Directive.
Copy out the data below word for word, leaving out the pictures.

>> BEGIN

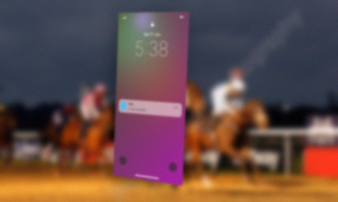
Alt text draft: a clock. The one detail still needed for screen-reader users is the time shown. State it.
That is 5:38
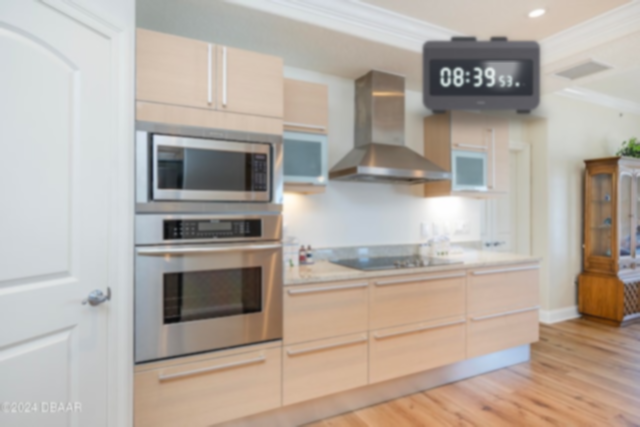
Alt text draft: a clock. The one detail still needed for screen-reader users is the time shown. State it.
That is 8:39
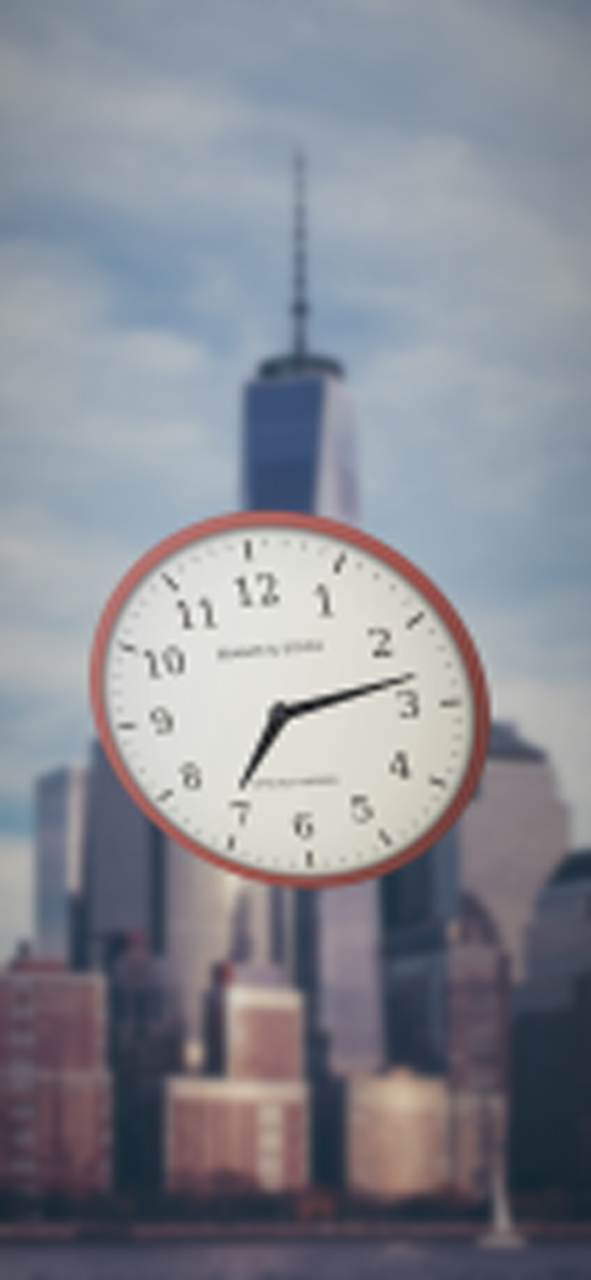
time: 7:13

>> END

Response to the exercise.
Alt text draft: a clock. The one detail still needed for screen-reader users is the time shown. State it.
That is 5:38
Alt text draft: a clock. The one detail still needed for screen-reader users is the time shown. State it.
That is 8:39
time: 7:13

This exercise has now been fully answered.